The RPS has been acting on FMD since 2011, when it set up a multidisciplinary, cross-sectorial, GB-wide working group to develop policy. Later, in July 2014, the Society hosted and chaired the first FMD stakeholders networking meeting, at which 13 countries were represented by 100 delegates. At this meeting, implementation challenges for FMD were discussed, and presentations from the three main software providers were made.
Specific features of FMD in the UK lobbied for and achieved by the RPS and other stakeholders include:
- Extension of the originally-proposed two-day window for scanned products that are not collected by a patient to be returned to stock. This has been increased to ten days. Under FMD medicine not collected within the window will have to be destroyed, so extending the time limit reduces wastage.
- Agreement on the form of the European Stakeholder Model, which lays out a EU-wide format for how medicines can be verified, and on the European Medicines Verification System (EMVS), which guarantees authenticity from manufacturing to dispensing (the “end-to-end” system)
- Inclusion of human readable data alongside the 2-D barcode, so that pharmacists can continue to help patients if scanners break down or if the barcode is damaged.
- Full repackaging of imported medicines, rather than addition of new barcodes to existing packaging. Multiple barcodes could result in incorrect barcodes being scanned, triggering a false exceptional event.
- Greater flexibility offered to hospitals on the timing of medicines decommissioning. FMD requires medicines to be decommissioned at the point of dispensing. In hospitals – particularly in A&E, and where single doses are administered – this isn’t practical. Following lobbying, hospitals (unlike community pharmacies) will be able to decommission upon delivery, and then store medicines.

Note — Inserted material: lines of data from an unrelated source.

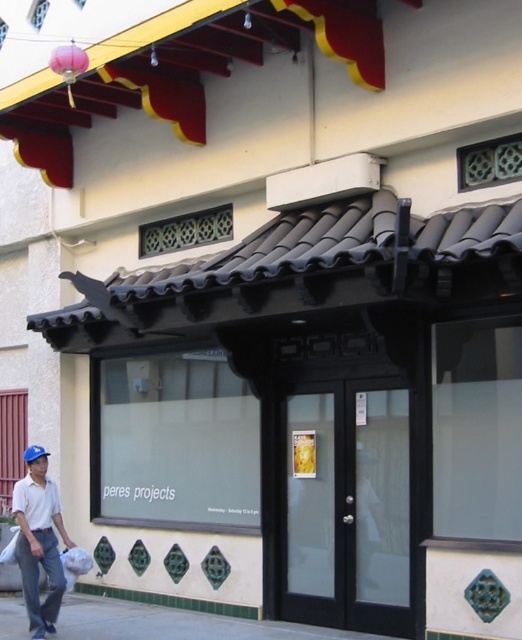
Question: Is smooth concrete pavement at lower center smaller than white matte shirt at lower left?

Choices:
 (A) yes
 (B) no

Answer: (B)

Question: Can you confirm if smooth concrete pavement at lower center is bigger than white matte shirt at lower left?

Choices:
 (A) yes
 (B) no

Answer: (A)

Question: Can you confirm if smooth concrete pavement at lower center is thinner than white matte shirt at lower left?

Choices:
 (A) yes
 (B) no

Answer: (B)

Question: Which of the following is the farthest from the observer?

Choices:
 (A) (201, 616)
 (B) (11, 509)

Answer: (B)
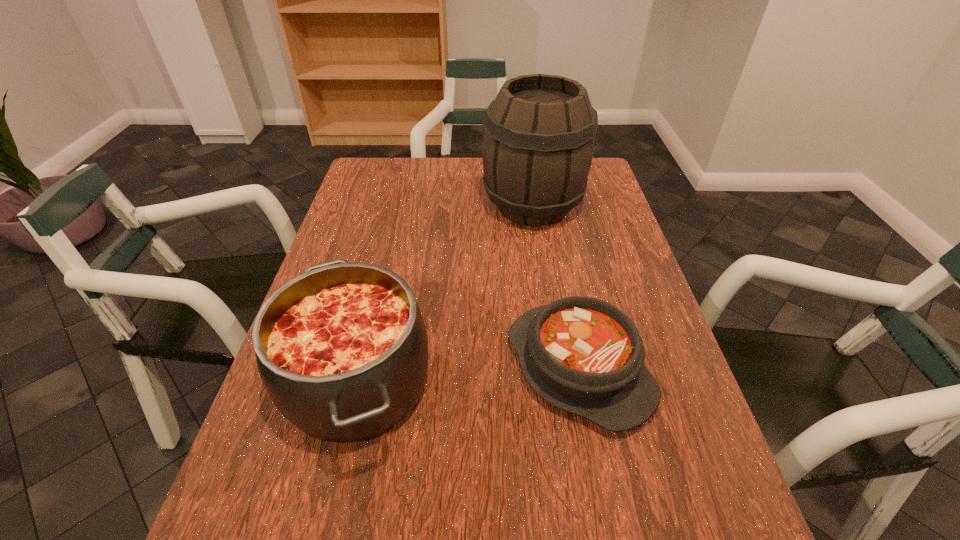
Locate an element on the screen. vacant space that satisfies the following two spatial constraints: 1. on the back side of the tallest object; 2. on the left side of the leftmost object is located at coordinates (399, 206).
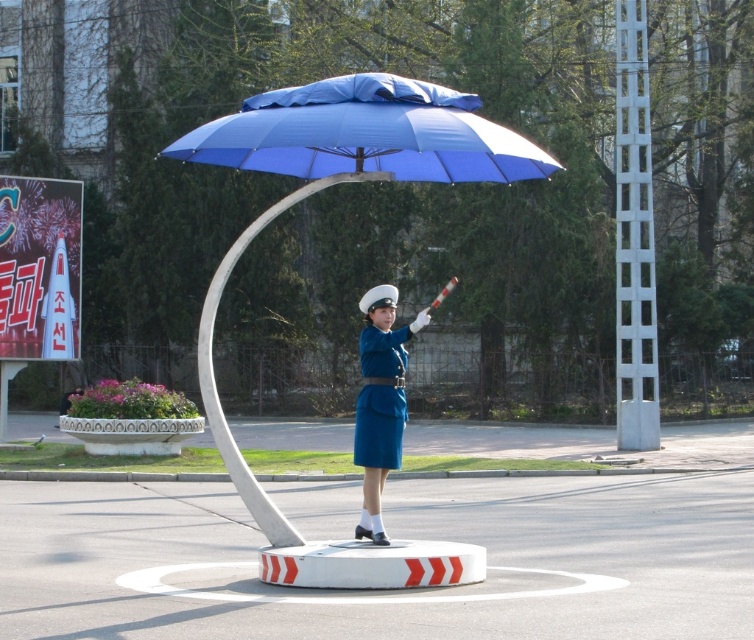
You are a photographer planning to take a portrait of the person under the blue matte umbrella at center and in the blue fabric uniform at center. To ensure the umbrella covers the person fully, what should you consider based on their sizes?

The blue matte umbrella at center is taller than the blue fabric uniform at center, so positioning the person directly under the umbrella would ensure full coverage since the umbrella extends higher than the person.

You are a photographer positioned at the edge of the scene. You need to capture a clear photo of both the blue fabric uniform at center and the blue matte uniform at center without any overlap. Given that your camera has a minimum focus distance of 28 inches, can you take the photo from your current position?

The blue fabric uniform at center is 27.40 inches away from blue matte uniform at center. Since the distance between them is less than the camera minimum focus distance of 28 inches, you cannot take the photo from your current position without overlap.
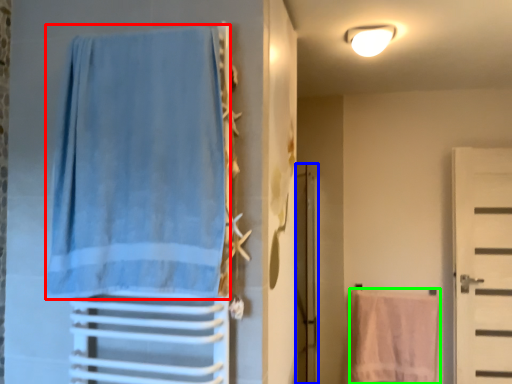
Question: Which object is positioned closest to curtain (highlighted by a red box)? Select from screen door (highlighted by a blue box) and beach towel (highlighted by a green box).

Choices:
 (A) screen door
 (B) beach towel

Answer: (A)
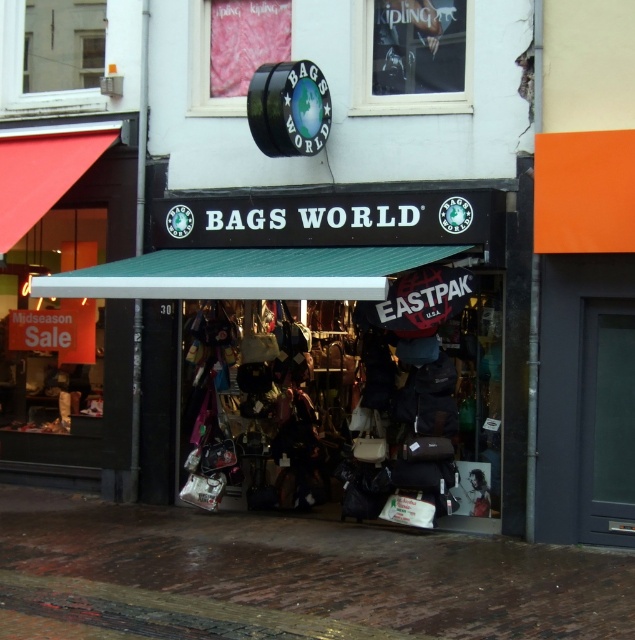
Question: Which of the following is the farthest from the observer?

Choices:
 (A) (485, 600)
 (B) (203, 394)

Answer: (B)

Question: Where is matte black awning at center located in relation to brown brick pavement at lower center in the image?

Choices:
 (A) right
 (B) left

Answer: (A)

Question: Does matte black awning at center have a smaller size compared to brown brick pavement at lower center?

Choices:
 (A) no
 (B) yes

Answer: (A)

Question: Which of the following is the farthest from the observer?

Choices:
 (A) (608, 625)
 (B) (436, 486)

Answer: (B)

Question: From the image, what is the correct spatial relationship of matte black awning at center in relation to brown brick pavement at lower center?

Choices:
 (A) right
 (B) left

Answer: (A)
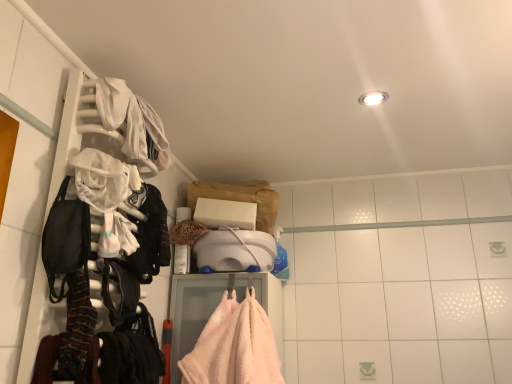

- Use of a single workstation. FMD originally required two, one for decommissioning and one for dispensing. RPS argued that this was unnecessary, costly, and increased the chance of technical failures disrupting processes. Successful lobbying led to agreement that all tasks can be performed on the Patient Medical Record (PMR) computer.
In addition, the RPS continues to call for the addition of safety information (including batch code, expiry dates and potential interactions) into the 2D barcode, alongside authentication data.